Back-of-the-napkin-history of Peter Pan:

Back-of-the-napkin-history of Peter Pan:

Before it was a play, “Peter Pan” was a small story in a book written by Scottish novelist James Matthew Barrie. Later Barrie himself turned “The Little White Bird” into a play, “The Boy Who Wouldn’t Grow Up.” Initially the script was rejected by producers because the production was thought to be too elaborate: in addition to numerous and elaborate set changes, in 1904, plays generally did not call for special effects such as flying.

Once it got on the boards, however, the story of Pan, Wendy, Michael and John in a Neverland teeming with Indians, pirates, and fairies was a smash.
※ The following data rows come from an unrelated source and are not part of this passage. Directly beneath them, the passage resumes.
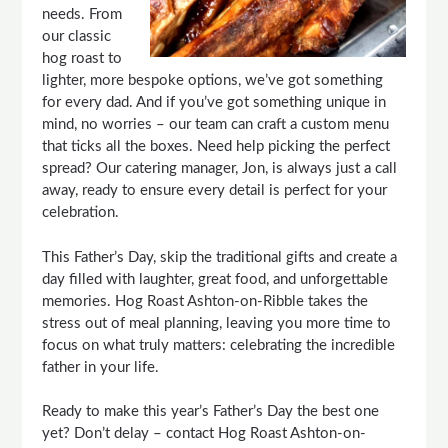
needs. From
our classic
hog roast to
lighter, more bespoke options, we’ve got something
for every dad. And if you’ve got something unique in
mind, no worries – our team can craft a custom menu
that ticks all the boxes. Need help picking the perfect
spread? Our catering manager, Jon, is always just a call
away, ready to ensure every detail is perfect for your
celebration.
This Father’s Day, skip the traditional gifts and create a
day filled with laughter, great food, and unforgettable
memories. Hog Roast Ashton-on-Ribble takes the
stress out of meal planning, leaving you more time to
focus on what truly matters: celebrating the incredible
father in your life.
Ready to make this year’s Father’s Day the best one
yet? Don’t delay – contact Hog Roast Ashton-on-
In the end, the well-heeled Barrie donated the rights to his play to London’s Great Ormond Street Hospital for Sick Children.

More for trivia buffs: the idea to have Pan played by a woman originates with Barrie too. He cast a female in the first London production not for the quality of her voice or ease in flying a lithe young thing, but because 1904 laws did not allow minors onstage after 9 p.m. Moving the clock back on the curtain would have inconvenienced high-society patrons, who favored cocktails over fairy dust to fly high. Ever since, the idea that a female could play a 14-year-old boy better than a 14-year-old boy took hold.